In early April, our efforts were rewarded as first we saw buds on our trees, followed by pear blossom, then damson/plum and finally apple blossom in early May. We had been advised to remove as much dead growth as possible over the dormant period but we are going to need some guidance and training on how to prune the trees back into shape in the future. It will be an ongoing project for some time as they can die of shock if too much radical pruning is done all at once. So for this year the buds and the blossom were our sign that the trees had survived the worst and were in recovery. At this stage we were pinning our hopes on survival - any fruit they produced would be a bonus.
We gave all our attention to the orchard until we had to start sowing and planting on the allotments in April. We had completed our initial tasks of hedge cutting and freeing up the fruit trees and now it was time to let nature take its course. We walk through most evenings when Si has finished work and we go up to the allotments to water. And the orchard has never been short of surprises. Just after we'd started on the hedge a little patch of blue and white chionodoxa braved the cold to flower beneath the outstretched limbs of an enormous Bramley and since then we've enjoyed sheets of pungent wild garlic followed by bluebells. Old gooseberry bushes are covered with strong new growth - and even a few gooseberries - and a deep red climbing rose has just begun to flower in an untouched area at the centre. I caught its scent first before I ever noticed the blossoms. At the most overgrown end I discovered a large deciduous shrub intertwined with a young laburnum. The laburnum flowered in May but the shrub kept me guessing until last week. As its buds burst the heavenly fragrance of philadelphus, or mock orange, was released onto the warm summer breeze.
Just when we thought things couldn't get any better, every single tree is bearing fruit and some of them in bumper quantities! I think that the rain came at just the right time to swell them after pollination and they grow noticeably bigger by the week. Also we're getting some idea as to what they will look like as mature fruit in terms of their size and colour. I must confess to spending quite a lot of time these days just gazing up into the branches and marvelling at such little miracles in so short a time.

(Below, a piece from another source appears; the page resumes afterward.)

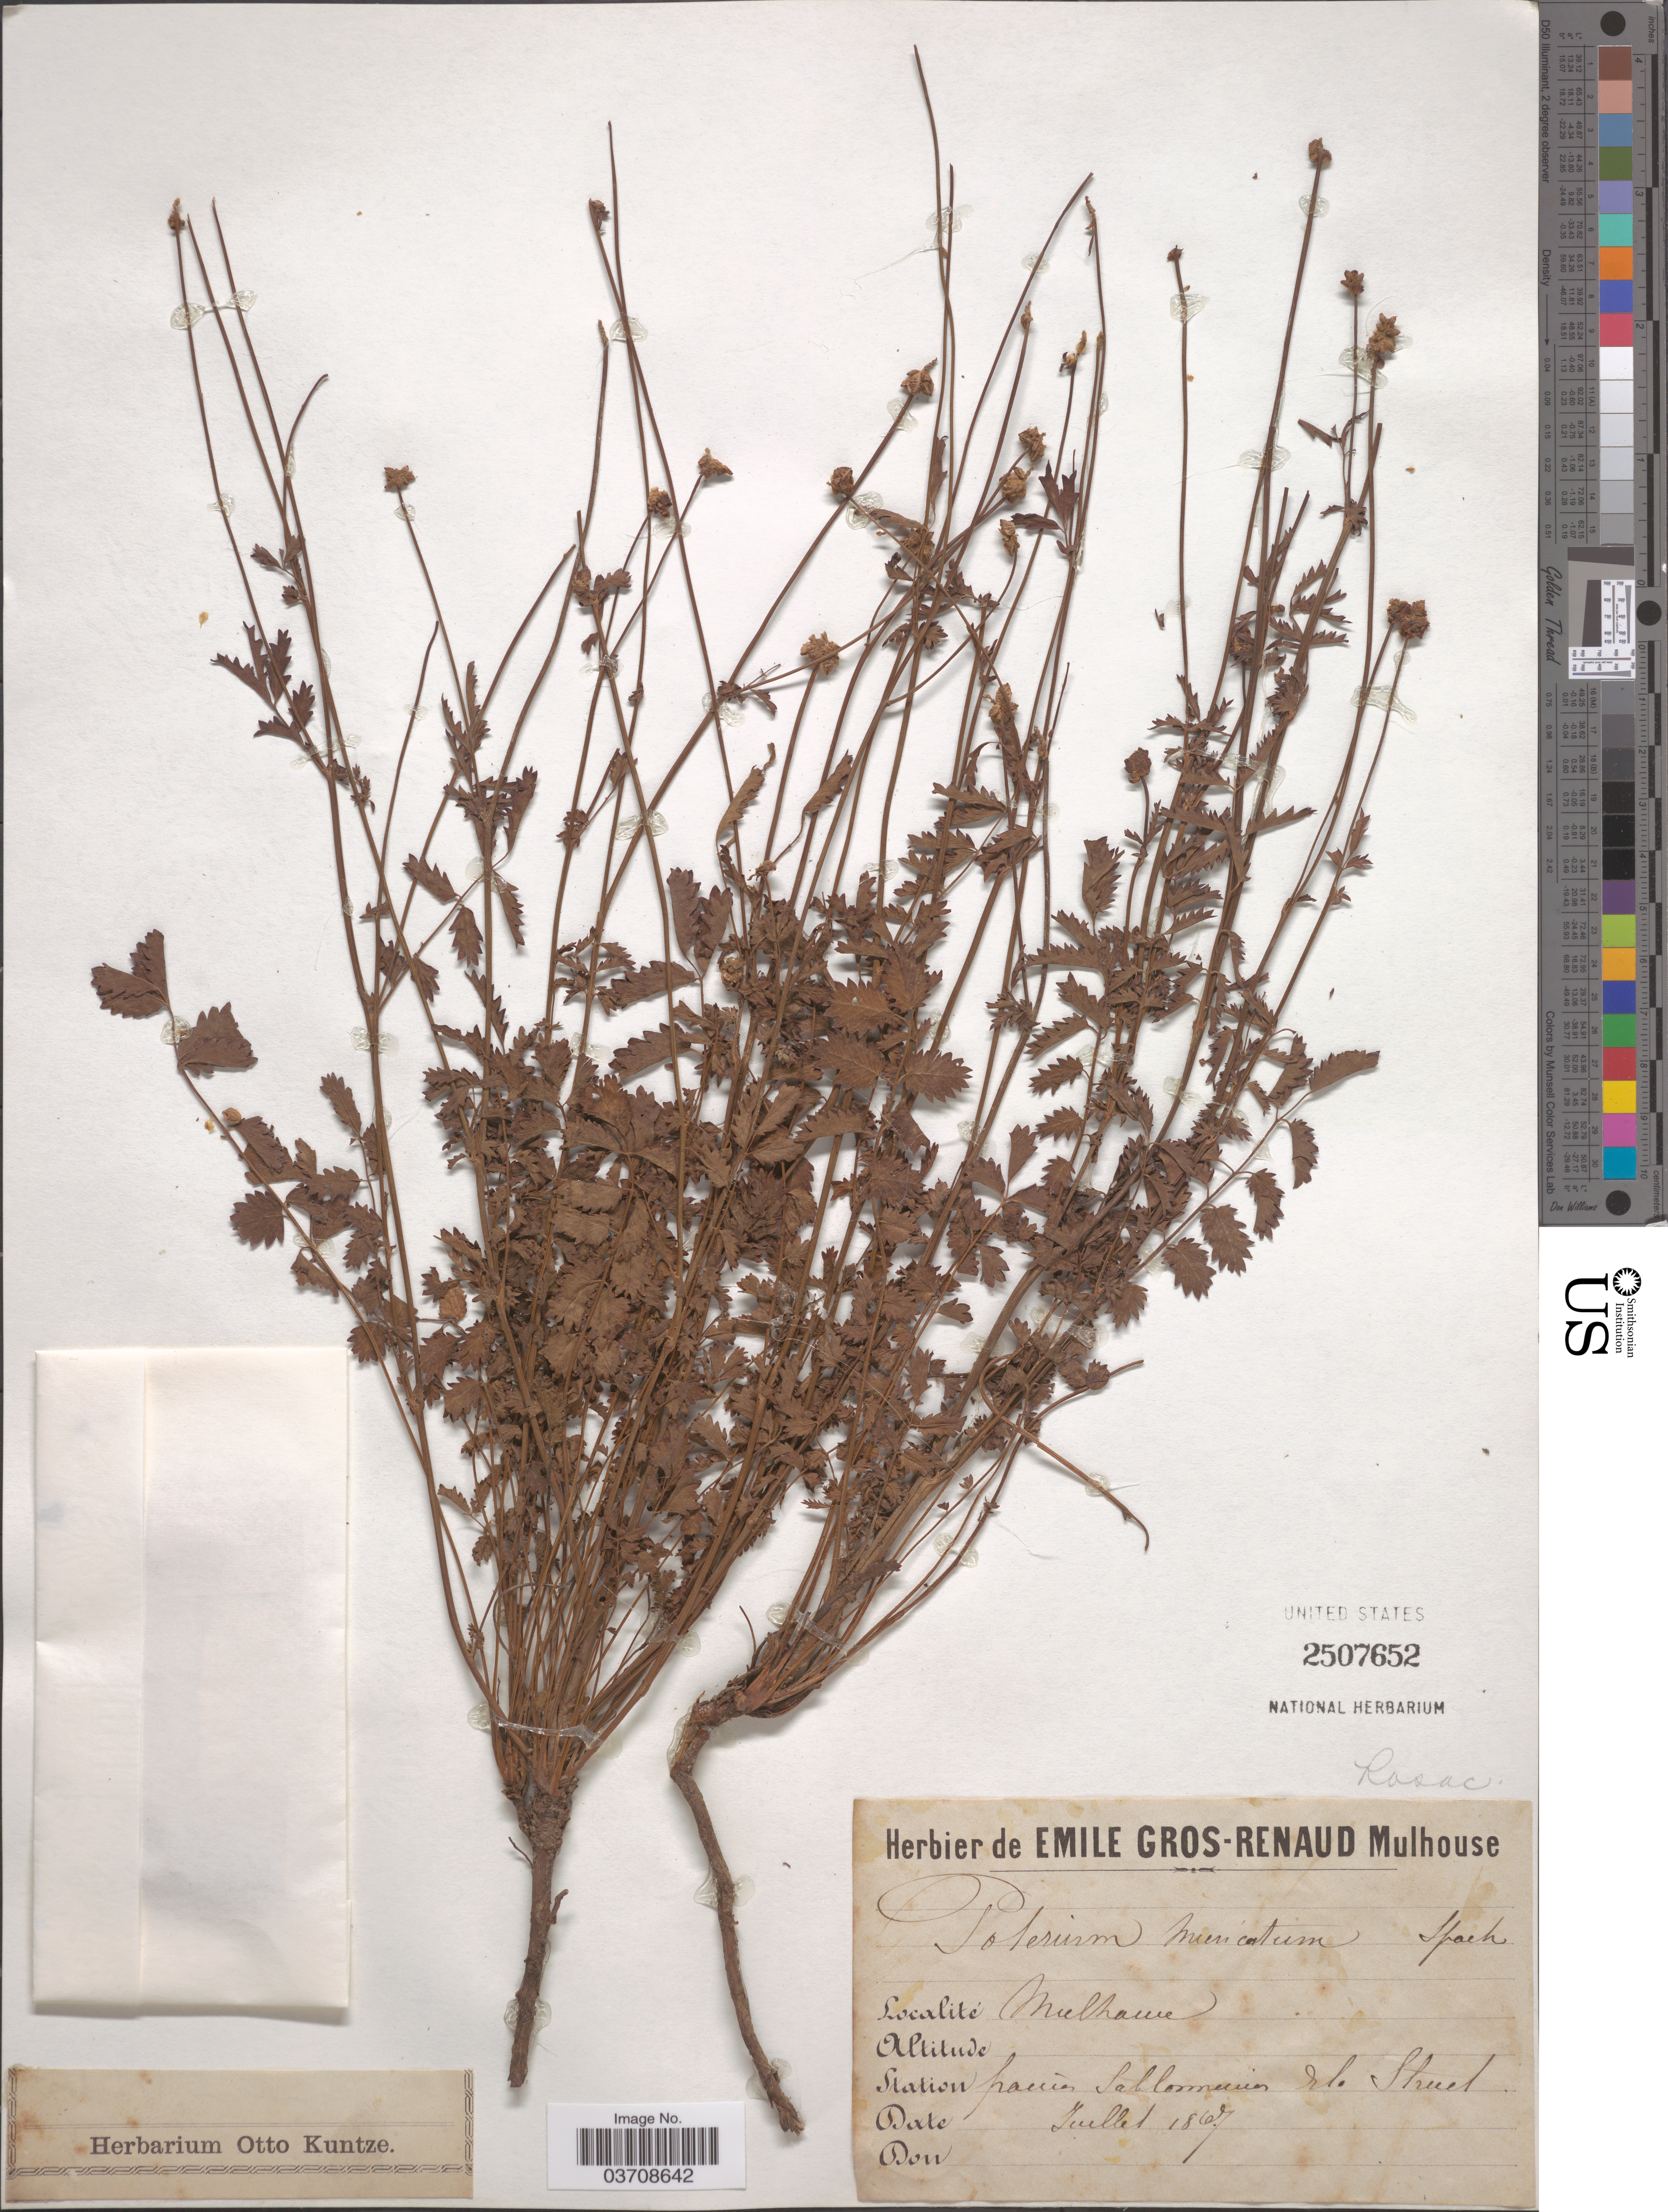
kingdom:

So what comes next for the orchard garden? Well were loathe to do much before August, when the birds will have finished nesting but we've still got the upper reaches of hedge to tackle that extends beyond the fruit trees and then - once the brambles have fruited - we'l begin digging them out ready for planting some additional trees from November onwards. The East of England Apples and Orchards Project - the charity that identified our first apples - can supply us with trees that were originally bred to suit our area and then we want a quince, a medlar, some cherries ..... the list gets longer and longer! One thing is for sure - we are on our way to becoming just that little bit more self-sufficient, a little less reliant on the shops for our fruit and a whole lot happier about the way our life is going. I look forward to sharing our orchard with you over the coming months.